» **Given passage**
There is a desperate rush going on in Zimbabwe this week after government announced it was opening schools again. Parents earning next to nothing are suddenly scrambling to find money for school fees and books. One desperate dad I met was trying to raise US$23 for a pair of school shoes for his son. US$23 might not sound like a lot but when I put a US$20 note into his hand and his eyes shone with tears as he clapped his hands in thanks, I knew exactly how much that money meant to him.

Last week outside the main supermarket in my home town was a floor-to-ceiling display banner reading: ‘WFP (World Food Programme) Social Assistance Vouchers redeemable here.’  The WFP is giving US$12 a month to vulnerable people in urban areas who are struggling to meet their basic food needs.

The WFP is targeting cash assistance to 500 000 people by the end of 2021 and says it has seen a “30% increase in the average price (in ZWL) of basic food items in the first half of 2021.”

» **Information provided**
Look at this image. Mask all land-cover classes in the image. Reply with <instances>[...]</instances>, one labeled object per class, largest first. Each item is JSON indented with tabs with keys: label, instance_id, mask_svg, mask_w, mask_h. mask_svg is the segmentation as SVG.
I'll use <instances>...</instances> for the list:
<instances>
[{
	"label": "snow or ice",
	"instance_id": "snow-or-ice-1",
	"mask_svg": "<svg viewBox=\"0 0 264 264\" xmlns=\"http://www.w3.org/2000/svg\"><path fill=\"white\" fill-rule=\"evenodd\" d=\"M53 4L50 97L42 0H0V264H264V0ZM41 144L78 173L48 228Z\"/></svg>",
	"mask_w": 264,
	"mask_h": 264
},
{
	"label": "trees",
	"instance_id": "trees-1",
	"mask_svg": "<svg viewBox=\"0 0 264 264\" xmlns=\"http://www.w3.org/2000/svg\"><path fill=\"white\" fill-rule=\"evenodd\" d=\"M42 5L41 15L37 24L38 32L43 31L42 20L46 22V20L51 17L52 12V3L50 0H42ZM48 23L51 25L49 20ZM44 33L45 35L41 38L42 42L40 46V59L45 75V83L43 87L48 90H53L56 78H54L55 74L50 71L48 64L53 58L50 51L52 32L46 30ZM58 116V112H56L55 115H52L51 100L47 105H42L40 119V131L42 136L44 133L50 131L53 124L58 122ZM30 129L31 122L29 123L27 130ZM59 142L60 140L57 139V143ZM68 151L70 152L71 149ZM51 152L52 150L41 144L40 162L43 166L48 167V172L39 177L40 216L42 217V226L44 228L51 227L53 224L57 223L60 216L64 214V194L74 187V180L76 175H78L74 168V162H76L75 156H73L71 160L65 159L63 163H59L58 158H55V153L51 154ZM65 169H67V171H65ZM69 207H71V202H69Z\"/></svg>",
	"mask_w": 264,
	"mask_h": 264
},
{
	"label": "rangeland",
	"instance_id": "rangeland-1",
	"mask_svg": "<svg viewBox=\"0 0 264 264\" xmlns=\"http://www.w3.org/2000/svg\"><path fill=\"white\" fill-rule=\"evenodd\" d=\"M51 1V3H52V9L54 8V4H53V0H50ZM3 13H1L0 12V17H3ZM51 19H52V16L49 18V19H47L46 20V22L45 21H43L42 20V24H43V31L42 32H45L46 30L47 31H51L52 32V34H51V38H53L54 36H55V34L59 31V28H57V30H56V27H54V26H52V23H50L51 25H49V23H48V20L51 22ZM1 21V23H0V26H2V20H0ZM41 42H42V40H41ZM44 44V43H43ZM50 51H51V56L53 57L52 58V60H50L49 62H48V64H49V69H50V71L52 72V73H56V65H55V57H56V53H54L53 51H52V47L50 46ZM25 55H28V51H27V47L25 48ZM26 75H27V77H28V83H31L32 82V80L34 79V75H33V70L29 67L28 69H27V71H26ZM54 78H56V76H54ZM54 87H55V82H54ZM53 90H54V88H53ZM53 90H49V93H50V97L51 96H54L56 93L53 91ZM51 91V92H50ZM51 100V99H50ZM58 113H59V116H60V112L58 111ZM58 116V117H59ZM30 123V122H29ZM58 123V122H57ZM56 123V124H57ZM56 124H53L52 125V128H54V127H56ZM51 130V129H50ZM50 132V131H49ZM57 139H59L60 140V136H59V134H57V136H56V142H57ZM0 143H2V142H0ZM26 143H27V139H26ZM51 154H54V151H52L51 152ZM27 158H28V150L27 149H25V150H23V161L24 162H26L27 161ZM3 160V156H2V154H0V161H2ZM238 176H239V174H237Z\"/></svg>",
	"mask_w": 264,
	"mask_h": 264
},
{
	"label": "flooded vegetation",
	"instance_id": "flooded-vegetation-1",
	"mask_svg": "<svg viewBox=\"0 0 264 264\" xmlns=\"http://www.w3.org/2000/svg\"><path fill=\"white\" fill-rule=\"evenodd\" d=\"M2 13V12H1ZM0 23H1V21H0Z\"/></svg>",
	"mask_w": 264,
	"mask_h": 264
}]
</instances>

» **Stated exercise 1**
In the passage about Zimbabwe, how much money does the WFP give each month to vulnerable people in urban areas?
» **Stated exercise 2**
Quote the passage about Zimbabwe word for word, starting at "There is a desperate" and ending at "meant to him.".
» **Stated exercise 3**
Continue the passage about school fees and food aid in Zimbabwe from the point where it stops.

» **Written answer 1**
US$12 a month.

» **Written answer 2**
There is a desperate rush going on in Zimbabwe this week after government announced it was opening schools again. Parents earning next to nothing are suddenly scrambling to find money for school fees and books. One desperate dad I met was trying to raise US$23 for a pair of school shoes for his son. US$23 might not sound like a lot but when I put a US$20 note into his hand and his eyes shone with tears as he clapped his hands in thanks, I knew exactly how much that money meant to him.

» **Written answer 3**
Meanwhile Zimbabwe’s finance minister is under pressure to disclose the source of funding for 19 vehicles estimated to be valued at US$1.14 million just given out to the leaders of 12 small losing political parties who backed President Emmerson Mnangagwa’s disputed 2018 election.

The contradiction between cars being given out by our government while the WFP gives out food vouchers to ordinary people is nauseating. The US$1.14 million for cars could have bought 95 000 food vouchers.

At 04:30 I stood outside under a star-filled sky, and a fiery necked nightjar was calling: ‘Good Lord deliver us’, its voice clear and consistent in the darkness. This nightjar, known as the Litany Bird has long been the sound of hope and determination for me, the song of Zimbabwe calling out for deliverance.

With the call of the Litany Bird in my mind I am pleased to announce that I have just released my new book, ‘Zimbabwe’s Timeless Beauty’ – a collection of photographs and stories showing the country’s enduring beauty. Visit my website for more info.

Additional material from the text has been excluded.